MediaWatch: May 18, 1998
Table of Contents:
60 Minutes Assails Starr
As if to atone for the sin of running an interview with Clinton sex accuser Kathleen Willey, 60 Minutes opened the May 3 show with "Starr Wars," an effort to expose Ken Starr's persecution of innocent Arkansans in his quest to get Clinton. Morley Safer relayed horror stories from four of Starr's "victims," stating as fact that "in his effort to net the biggest fish of all -- the President and the First Lady -- the independent counsel went after some very small fish indeed. And he used some pretty tough tactics on, among others, a woman named Sara Hawkins."
Safer explained Starr's office implicated Hawkins in a scheme to illegally back-date loan appraisals at Madison Savings & Loan: "Adamant that she was innocent, she met with Starr and his deputies who she says threatened if she didn't cooperate, name some names, accept a plea bargain and admit to a felony they would really throw the book at her." Safer recited the damage: "Hawkins, the sole support of her two daughters and two granddaughters says her income fell from about $100,000 a year to less than $25,000. Her oldest daughter had to leave college.

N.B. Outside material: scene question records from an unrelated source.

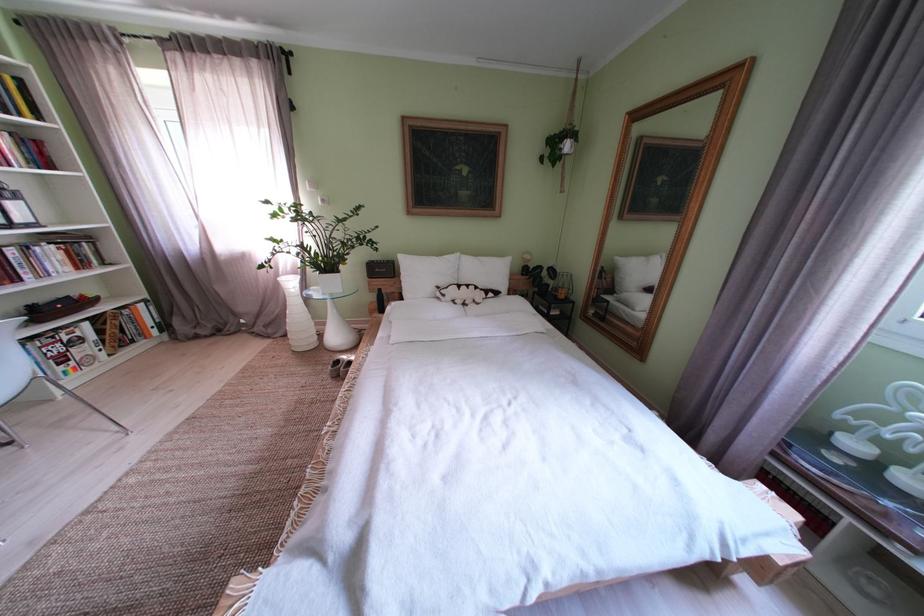
The height and width of the screenshot is (616, 924). What do you see at coordinates (526, 262) in the screenshot? I see `the bedside lamp` at bounding box center [526, 262].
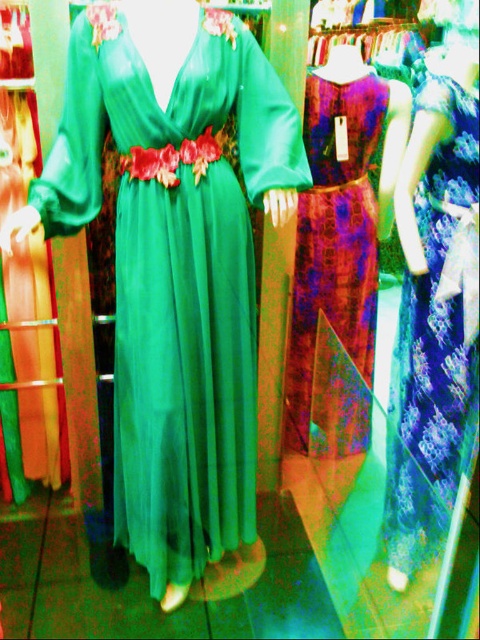
You are a customer in a clothing store and want to know if the green satin dress at center is higher than the blue floral dress at right. Can you determine this based on their positions?

The green satin dress at center is above the blue floral dress at right, so yes, it is higher.

You are a customer in a clothing store and see the blue floral dress at right and the patterned silk dress at center. Which dress is taller?

The blue floral dress at right is taller than the patterned silk dress at center.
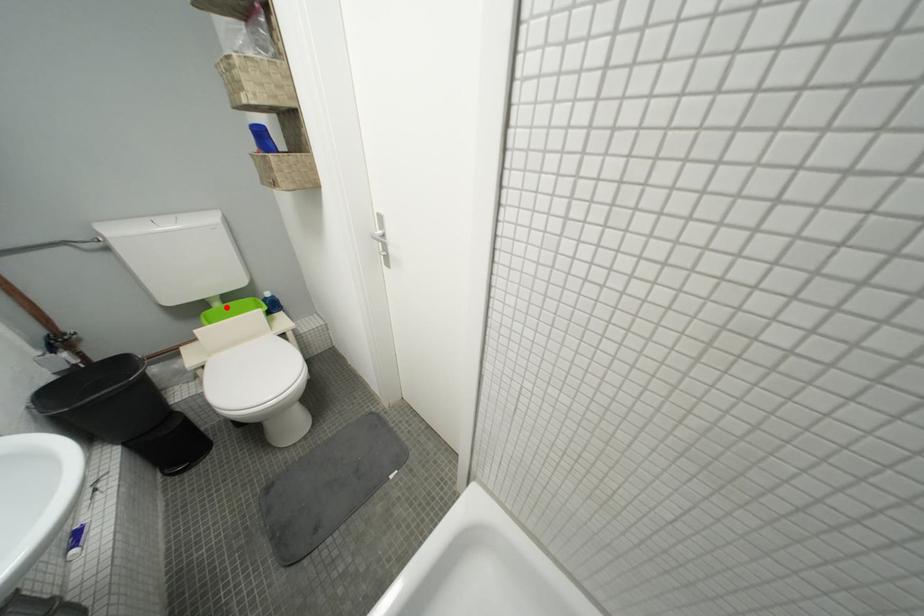
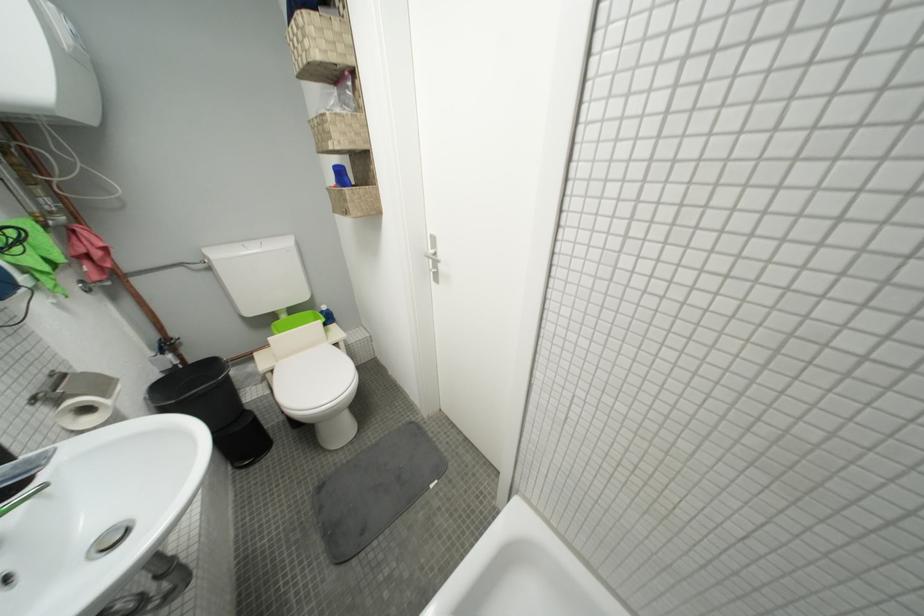
The point at the highlighted location is marked in the first image. Where is the corresponding point in the second image?

(293, 318)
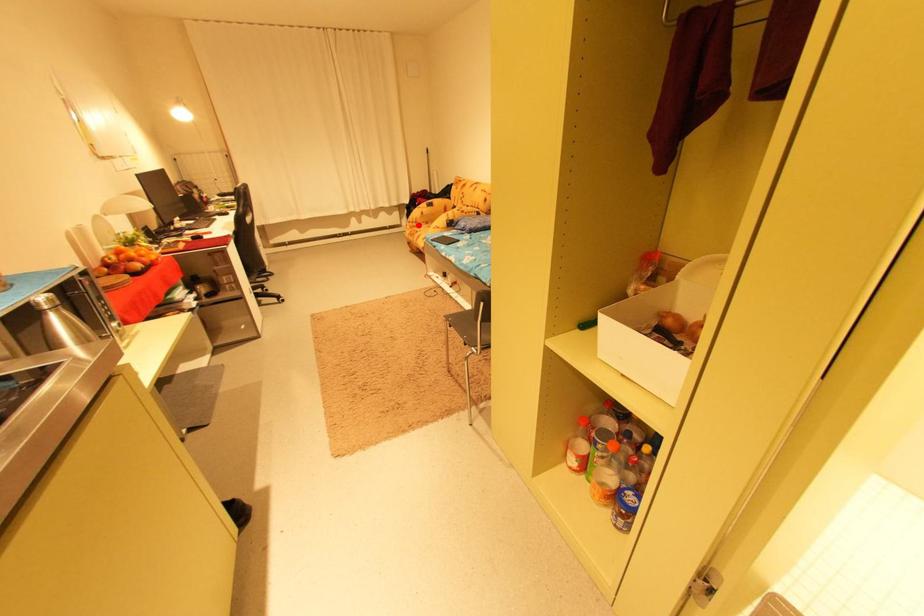
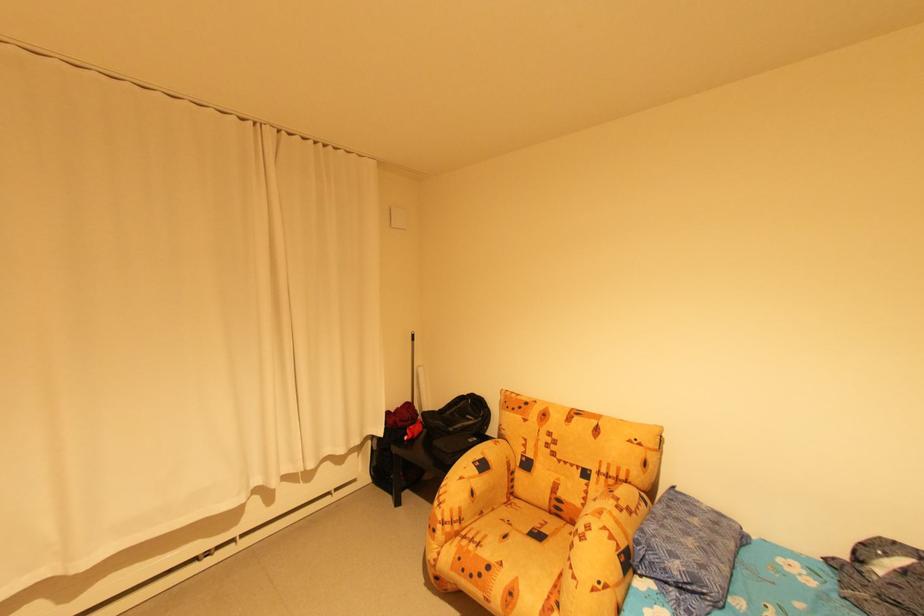
Question: I am providing you with two images of the same scene from different viewpoints. A red point is marked on the first image. Can you still see the location of the red point in image 2?

Choices:
 (A) Yes
 (B) No

Answer: (A)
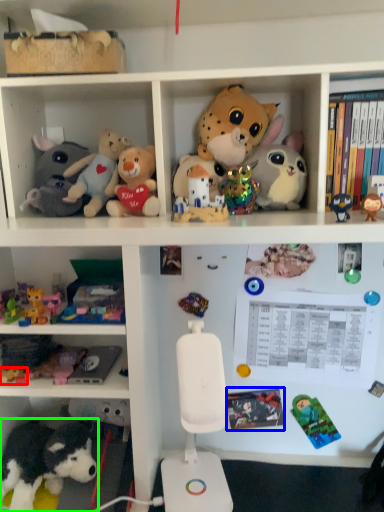
Question: Which object is the closest to the toy (highlighted by a red box)? Choose among these: book (highlighted by a blue box) or toy (highlighted by a green box).

Choices:
 (A) book
 (B) toy

Answer: (B)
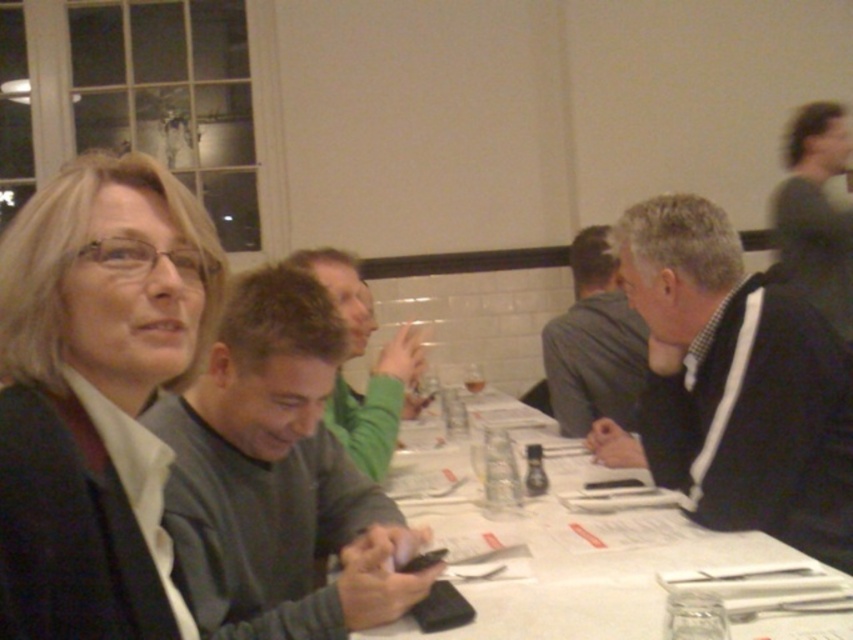
Is matte black jacket at left closer to the viewer compared to transparent glass at table center?

Yes, matte black jacket at left is closer to the viewer.

Between point (3, 538) and point (712, 612), which one is positioned behind?

Point (712, 612)

I want to click on matte black jacket at left, so click(x=96, y=396).

Looking at this image, between black sweater at right and transparent glass at table center, which one appears on the left side from the viewer's perspective?

From the viewer's perspective, transparent glass at table center appears more on the left side.

Is black sweater at right above transparent glass at table center?

Yes.

Find the location of a particular element. Image resolution: width=853 pixels, height=640 pixels. black sweater at right is located at coordinates (737, 384).

Can you confirm if matte black jacket at left is positioned above white paper at center?

Correct, matte black jacket at left is located above white paper at center.

Is point (13, 488) positioned behind point (494, 422)?

No, (13, 488) is closer to viewer.

Identify the location of matte black jacket at left. (96, 396).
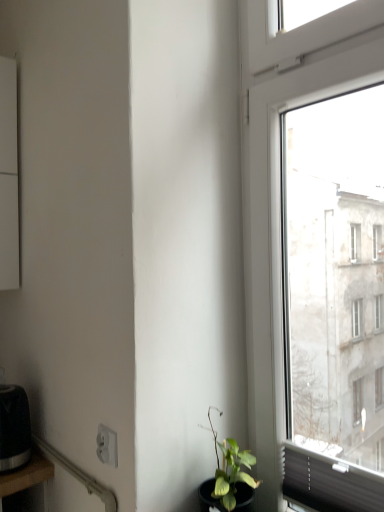
Question: From a real-world perspective, relative to white plastic power plugs and sockets at lower left, is black wood table at lower left vertically above or below?

Choices:
 (A) above
 (B) below

Answer: (B)

Question: From their relative heights in the image, would you say black wood table at lower left is taller or shorter than white plastic power plugs and sockets at lower left?

Choices:
 (A) short
 (B) tall

Answer: (B)

Question: Estimate the real-world distances between objects in this image. Which object is farther from the black matte toaster at lower left?

Choices:
 (A) white plastic power plugs and sockets at lower left
 (B) black wood table at lower left

Answer: (A)

Question: Estimate the real-world distances between objects in this image. Which object is farther from the black matte toaster at lower left?

Choices:
 (A) white plastic power plugs and sockets at lower left
 (B) black wood table at lower left

Answer: (A)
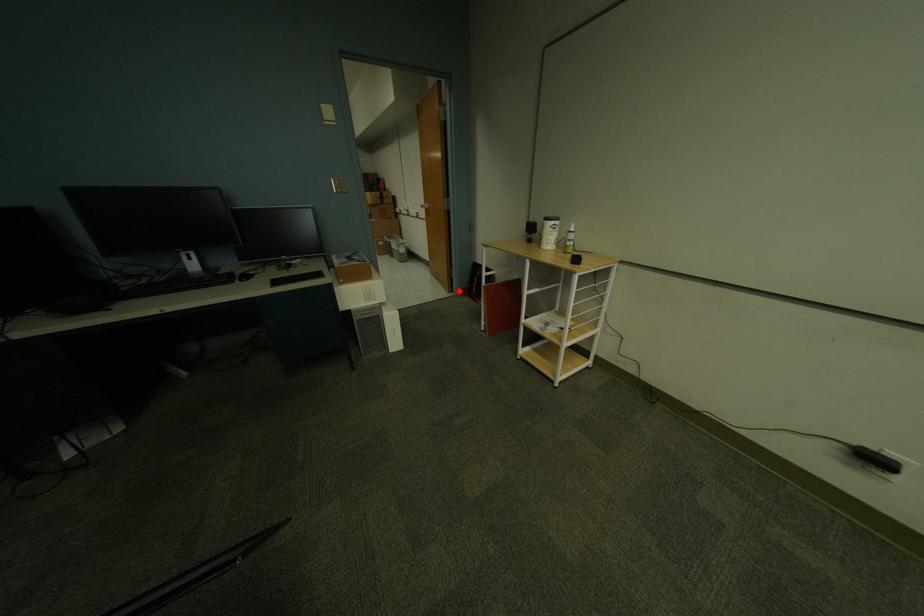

They went on food stamps."
Safer picked up the tale of Madison staffers Herbie Branscom and Rob Hill, tried and acquitted on tax fraud charges: "Neither will talk about their bitter experience, but Branscom's lawyer, Dan Guthrie, says Starr's tactics were crude and abusive."
In 1995 Steve Smith pled guilty to loan misuse, but insisted Starr's team wanted him to say "things that I had repeatedly told them were not true....Yet there it was typed up as my testimony." Safer countered a brief pro-Starr soundbite from former U.S. Attorney Henry Hudson by showing the hostility felt against Starr in Little Rock: "They point to the hundreds of subpoenas Starr's office issued and the number of people they believe were threatened the way Sara Hawkins and Steve Smith were. But Hawkins and Smith went public with their ordeal, most others say they are too frightened of Starr to even talk about it."
Safer ended with video of a car displaying a bumper sticker: "Ken Starr: Go Home."